(Saved data entries)
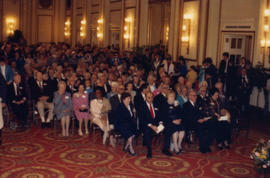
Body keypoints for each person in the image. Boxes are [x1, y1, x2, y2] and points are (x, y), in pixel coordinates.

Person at [138, 92, 162, 158]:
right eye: (149, 97)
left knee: (165, 127)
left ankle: (165, 148)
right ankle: (149, 150)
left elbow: (159, 115)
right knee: (147, 131)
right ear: (145, 98)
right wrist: (151, 126)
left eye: (152, 97)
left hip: (155, 124)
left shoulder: (156, 104)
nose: (151, 99)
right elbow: (142, 119)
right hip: (146, 124)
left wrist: (160, 123)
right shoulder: (142, 106)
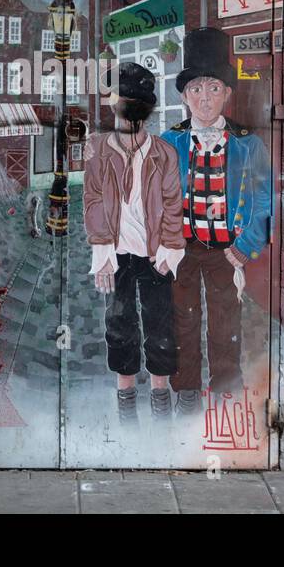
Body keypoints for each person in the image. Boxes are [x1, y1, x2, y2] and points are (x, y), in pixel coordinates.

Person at [160, 27, 272, 418]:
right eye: (196, 90)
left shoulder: (248, 144)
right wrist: (164, 244)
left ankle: (225, 394)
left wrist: (244, 248)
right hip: (183, 250)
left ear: (227, 93)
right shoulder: (170, 142)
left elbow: (263, 201)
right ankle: (186, 393)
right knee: (183, 323)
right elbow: (155, 198)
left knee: (226, 326)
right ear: (184, 95)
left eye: (213, 89)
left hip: (228, 251)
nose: (204, 99)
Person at [83, 62, 186, 422]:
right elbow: (93, 200)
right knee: (119, 323)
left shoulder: (163, 153)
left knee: (160, 324)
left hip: (155, 253)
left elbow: (173, 204)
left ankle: (160, 402)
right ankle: (126, 402)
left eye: (138, 105)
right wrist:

- _Exercise requirements_: With the line that contains "left shoulder: (248, 144)" as the first and the final line of the data as the last, repeat every line in that span exactly.

- _Written solution_:
left shoulder: (248, 144)
right wrist: (164, 244)
left ankle: (225, 394)
left wrist: (244, 248)
right hip: (183, 250)
left ear: (227, 93)
right shoulder: (170, 142)
left elbow: (263, 201)
right ankle: (186, 393)
right knee: (183, 323)
right elbow: (155, 198)
left knee: (226, 326)
right ear: (184, 95)
left eye: (213, 89)
left hip: (228, 251)
nose: (204, 99)
Person at [83, 62, 186, 422]:
right elbow: (93, 200)
right knee: (119, 323)
left shoulder: (163, 153)
left knee: (160, 324)
left hip: (155, 253)
left elbow: (173, 204)
left ankle: (160, 402)
right ankle: (126, 402)
left eye: (138, 105)
right wrist:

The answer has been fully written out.